● RECORDED INFORMATION:
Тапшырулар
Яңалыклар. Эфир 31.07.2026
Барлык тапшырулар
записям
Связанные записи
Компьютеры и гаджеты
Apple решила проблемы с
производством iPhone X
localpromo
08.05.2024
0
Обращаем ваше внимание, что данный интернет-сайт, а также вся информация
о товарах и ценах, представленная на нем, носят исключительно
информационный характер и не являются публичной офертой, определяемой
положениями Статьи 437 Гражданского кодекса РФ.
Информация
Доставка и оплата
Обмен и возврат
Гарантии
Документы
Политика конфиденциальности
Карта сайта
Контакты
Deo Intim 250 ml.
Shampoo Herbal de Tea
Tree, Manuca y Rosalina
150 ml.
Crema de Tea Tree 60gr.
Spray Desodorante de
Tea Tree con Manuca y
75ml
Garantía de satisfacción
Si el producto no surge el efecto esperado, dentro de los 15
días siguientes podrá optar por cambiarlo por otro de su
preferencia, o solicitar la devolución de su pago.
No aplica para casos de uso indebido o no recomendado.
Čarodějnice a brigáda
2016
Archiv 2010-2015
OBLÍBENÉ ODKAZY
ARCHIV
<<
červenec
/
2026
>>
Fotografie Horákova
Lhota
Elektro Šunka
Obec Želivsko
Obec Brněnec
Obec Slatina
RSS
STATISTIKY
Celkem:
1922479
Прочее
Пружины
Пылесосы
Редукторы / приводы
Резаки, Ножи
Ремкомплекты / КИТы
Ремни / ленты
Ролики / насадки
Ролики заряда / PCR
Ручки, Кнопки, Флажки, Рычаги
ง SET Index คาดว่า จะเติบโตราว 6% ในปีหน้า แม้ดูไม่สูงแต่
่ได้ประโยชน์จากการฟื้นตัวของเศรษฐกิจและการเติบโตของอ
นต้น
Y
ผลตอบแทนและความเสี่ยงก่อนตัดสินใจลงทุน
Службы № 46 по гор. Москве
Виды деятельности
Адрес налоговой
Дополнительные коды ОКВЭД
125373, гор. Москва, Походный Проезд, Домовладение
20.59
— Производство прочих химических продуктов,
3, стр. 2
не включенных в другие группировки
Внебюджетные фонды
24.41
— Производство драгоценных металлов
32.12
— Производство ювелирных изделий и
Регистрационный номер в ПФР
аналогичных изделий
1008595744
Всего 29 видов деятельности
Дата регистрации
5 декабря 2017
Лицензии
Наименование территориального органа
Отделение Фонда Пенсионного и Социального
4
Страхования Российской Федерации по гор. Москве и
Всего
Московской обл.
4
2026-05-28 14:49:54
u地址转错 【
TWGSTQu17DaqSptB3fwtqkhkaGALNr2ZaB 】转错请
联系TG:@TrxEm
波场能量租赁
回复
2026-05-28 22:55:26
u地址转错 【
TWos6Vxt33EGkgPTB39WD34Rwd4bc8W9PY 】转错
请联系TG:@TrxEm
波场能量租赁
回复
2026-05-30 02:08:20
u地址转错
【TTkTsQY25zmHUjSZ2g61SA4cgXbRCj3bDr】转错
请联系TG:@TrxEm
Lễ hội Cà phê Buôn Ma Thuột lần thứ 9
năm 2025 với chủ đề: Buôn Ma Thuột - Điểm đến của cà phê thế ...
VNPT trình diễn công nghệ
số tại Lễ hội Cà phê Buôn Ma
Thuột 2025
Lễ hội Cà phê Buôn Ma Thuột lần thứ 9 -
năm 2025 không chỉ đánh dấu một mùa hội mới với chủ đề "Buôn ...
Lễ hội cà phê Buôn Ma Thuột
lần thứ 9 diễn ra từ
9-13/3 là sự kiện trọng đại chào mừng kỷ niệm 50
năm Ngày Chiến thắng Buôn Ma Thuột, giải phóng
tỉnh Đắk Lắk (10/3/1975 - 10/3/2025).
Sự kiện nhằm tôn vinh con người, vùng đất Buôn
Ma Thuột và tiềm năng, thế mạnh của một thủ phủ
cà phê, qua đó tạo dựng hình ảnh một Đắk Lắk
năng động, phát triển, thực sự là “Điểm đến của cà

● GOAL OF THE EXERCISE:
Restate the whole set of entries exactly.

● ANSWER TO THIS TASK:
Тапшырулар
Яңалыклар. Эфир 31.07.2026
Барлык тапшырулар
записям
Связанные записи
Компьютеры и гаджеты
Apple решила проблемы с
производством iPhone X
localpromo
08.05.2024
0
Обращаем ваше внимание, что данный интернет-сайт, а также вся информация
о товарах и ценах, представленная на нем, носят исключительно
информационный характер и не являются публичной офертой, определяемой
положениями Статьи 437 Гражданского кодекса РФ.
Информация
Доставка и оплата
Обмен и возврат
Гарантии
Документы
Политика конфиденциальности
Карта сайта
Контакты
Deo Intim 250 ml.
Shampoo Herbal de Tea
Tree, Manuca y Rosalina
150 ml.
Crema de Tea Tree 60gr.
Spray Desodorante de
Tea Tree con Manuca y
75ml
Garantía de satisfacción
Si el producto no surge el efecto esperado, dentro de los 15
días siguientes podrá optar por cambiarlo por otro de su
preferencia, o solicitar la devolución de su pago.
No aplica para casos de uso indebido o no recomendado.
Čarodějnice a brigáda
2016
Archiv 2010-2015
OBLÍBENÉ ODKAZY
ARCHIV
<<
červenec
/
2026
>>
Fotografie Horákova
Lhota
Elektro Šunka
Obec Želivsko
Obec Brněnec
Obec Slatina
RSS
STATISTIKY
Celkem:
1922479
Прочее
Пружины
Пылесосы
Редукторы / приводы
Резаки, Ножи
Ремкомплекты / КИТы
Ремни / ленты
Ролики / насадки
Ролики заряда / PCR
Ручки, Кнопки, Флажки, Рычаги
ง SET Index คาดว่า จะเติบโตราว 6% ในปีหน้า แม้ดูไม่สูงแต่
่ได้ประโยชน์จากการฟื้นตัวของเศรษฐกิจและการเติบโตของอ
นต้น
Y
ผลตอบแทนและความเสี่ยงก่อนตัดสินใจลงทุน
Службы № 46 по гор. Москве
Виды деятельности
Адрес налоговой
Дополнительные коды ОКВЭД
125373, гор. Москва, Походный Проезд, Домовладение
20.59
— Производство прочих химических продуктов,
3, стр. 2
не включенных в другие группировки
Внебюджетные фонды
24.41
— Производство драгоценных металлов
32.12
— Производство ювелирных изделий и
Регистрационный номер в ПФР
аналогичных изделий
1008595744
Всего 29 видов деятельности
Дата регистрации
5 декабря 2017
Лицензии
Наименование территориального органа
Отделение Фонда Пенсионного и Социального
4
Страхования Российской Федерации по гор. Москве и
Всего
Московской обл.
4
2026-05-28 14:49:54
u地址转错 【
TWGSTQu17DaqSptB3fwtqkhkaGALNr2ZaB 】转错请
联系TG:@TrxEm
波场能量租赁
回复
2026-05-28 22:55:26
u地址转错 【
TWos6Vxt33EGkgPTB39WD34Rwd4bc8W9PY 】转错
请联系TG:@TrxEm
波场能量租赁
回复
2026-05-30 02:08:20
u地址转错
【TTkTsQY25zmHUjSZ2g61SA4cgXbRCj3bDr】转错
请联系TG:@TrxEm
Lễ hội Cà phê Buôn Ma Thuột lần thứ 9
năm 2025 với chủ đề: Buôn Ma Thuột - Điểm đến của cà phê thế ...
VNPT trình diễn công nghệ
số tại Lễ hội Cà phê Buôn Ma
Thuột 2025
Lễ hội Cà phê Buôn Ma Thuột lần thứ 9 -
năm 2025 không chỉ đánh dấu một mùa hội mới với chủ đề "Buôn ...
Lễ hội cà phê Buôn Ma Thuột
lần thứ 9 diễn ra từ
9-13/3 là sự kiện trọng đại chào mừng kỷ niệm 50
năm Ngày Chiến thắng Buôn Ma Thuột, giải phóng
tỉnh Đắk Lắk (10/3/1975 - 10/3/2025).
Sự kiện nhằm tôn vinh con người, vùng đất Buôn
Ma Thuột và tiềm năng, thế mạnh của một thủ phủ
cà phê, qua đó tạo dựng hình ảnh một Đắk Lắk
năng động, phát triển, thực sự là “Điểm đến của cà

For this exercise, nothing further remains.